# Closed Captioning for Xfinity On Demand?



## Digital Man (Jan 2, 2013)

Does anyone know how to turn on closed captioning for Xfinity On Demand on a Tivo Premier? I have CC turned on in the Tivo setup and it works fine for live TV and recordings. It also works for Netflix because the Netflix app has a way to turn it on. I just can't find a place to turn it on for Xfinity On Demand. The shows I'm watching do say "CC" in the description so I'm assuming that means they have CC.

Thanks,
DM


----------



## mattack (Apr 9, 2001)

You have to hit the Info button IIRC, and then you get a page SIMILAR to what you get when you hit right arrow when watching a regular recording.. Then you can go down in the sidebar and turn on CC..
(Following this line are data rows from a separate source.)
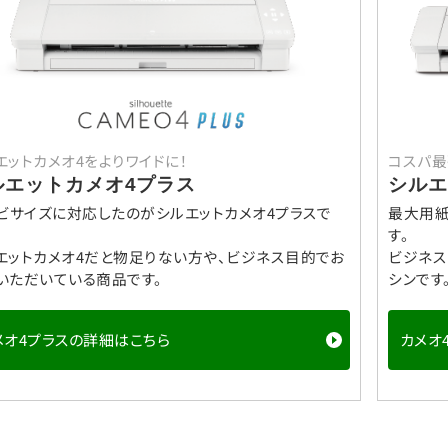
エットカメオ4をよりワイドに！
コスパ最
ルエットカメオ4プラス
シルエ
ノビサイズに対応したのがシルエットカメオ4プラスで
最大用紙
す。
エットカメオ4だと物足りない方や、ビジネス目的でお
ビジネス
いただいている商品です。
シンです
メオ4プラスの詳細はこちら
カメオ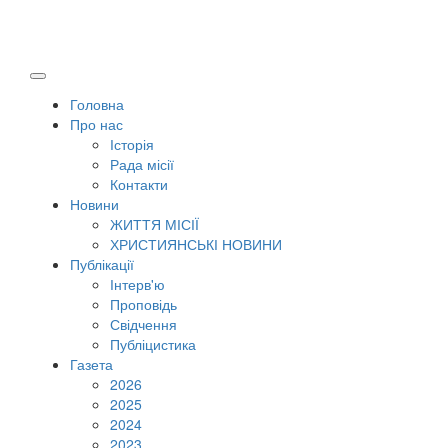
Головна
Про нас
Історія
Рада місії
Контакти
Новини
ЖИТТЯ МІСІЇ
ХРИСТИЯНСЬКІ НОВИНИ
Публікації
Інтерв'ю
Проповідь
Свідчення
Публіцистика
Газета
2026
2025
2024
2023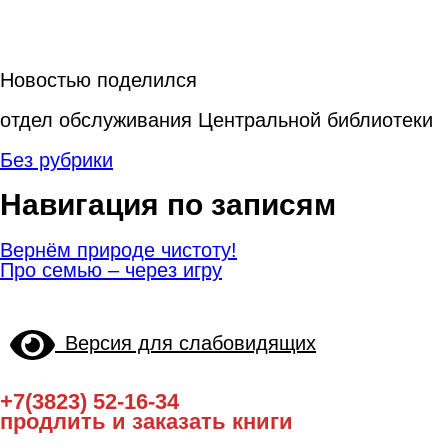
Новостью поделился
отдел обслуживания Центральной библиотеки
Без рубрики
Навигация по записям
Вернём природе чистоту!
Про семью – через игру
Версия для слабовидящих
+7(3823) 52-16-34
продлить и заказать книги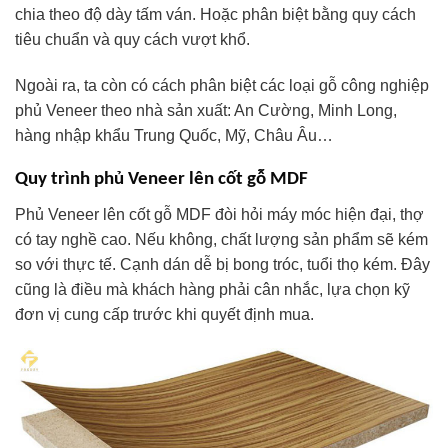
chia theo độ dày tấm ván. Hoặc phân biệt bằng quy cách
tiêu chuẩn và quy cách vượt khổ.
Ngoài ra, ta còn có cách phân biệt các loại gỗ công nghiệp
phủ Veneer theo nhà sản xuất: An Cường, Minh Long,
hàng nhập khẩu Trung Quốc, Mỹ, Châu Âu…
Quy trình phủ Veneer lên cốt gỗ MDF
Phủ Veneer lên cốt gỗ MDF đòi hỏi máy móc hiện đại, thợ
có tay nghề cao. Nếu không, chất lượng sản phẩm sẽ kém
so với thực tế. Cạnh dán dễ bị bong tróc, tuổi thọ kém. Đây
cũng là điều mà khách hàng phải cân nhắc, lựa chọn kỹ
đơn vị cung cấp trước khi quyết định mua.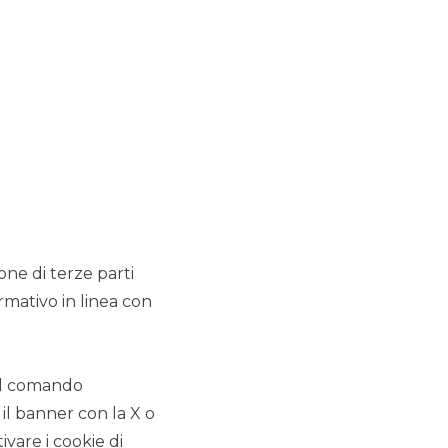
MERMEC e Sirti hanno
comunicato il closing
dell’operazione di cessione
del 100% delle attività della
Business Unit Trasporti di
Sirti
MERGERS & ACQUISITIONS
CDP Equity ha raggiunto
l'accordo definitivo per la
ione di terze parti
fusione di SIA in Nexi.
rmativo in linea con
MERGERS & ACQUISITIONS
Capvis AG rileva la
 il comando
maggioranza di ARAG
 il banner con la X o
vare i cookie di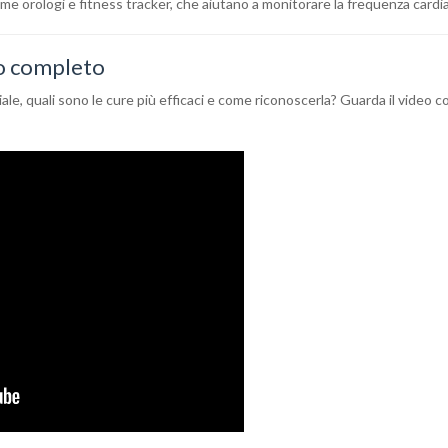
ome orologi e fitness tracker, che aiutano a monitorare la frequenza cardi
o completo
triale, quali sono le cure più efficaci e come riconoscerla? Guarda il video 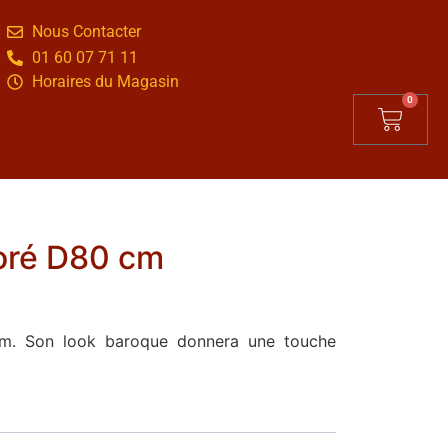
Nous Contacter
01 60 07 71 11
Horaires du Magasin
0
doré D80 cm
cm. Son look baroque donnera une touche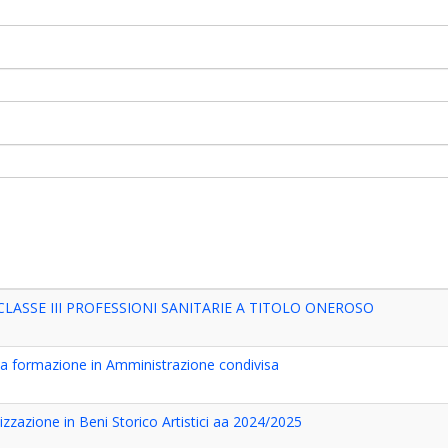
CLASSE III PROFESSIONI SANITARIE A TITOLO ONEROSO
ta formazione in Amministrazione condivisa
izzazione in Beni Storico Artistici aa 2024/2025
Though IIRC, I never had to do this initially, I only found it when trying to TURN OFF CC in On Demand once.. (Just like some normal channels, some On Demand recordings seem to have just as garbled CC..)


----------



## Digital Man (Jan 2, 2013)

Thanks for the tip. Yep, the Info button does bring up a screen that allows me to turn on CC. It turns out that CC was enabled. The two shows I tried both were on Fox. It appears that even though the Fox shows say they have CC, that they really don't. I tried other networks and CC worked fine, but it didn't work for any of the Fox shows I tried.

DM


----------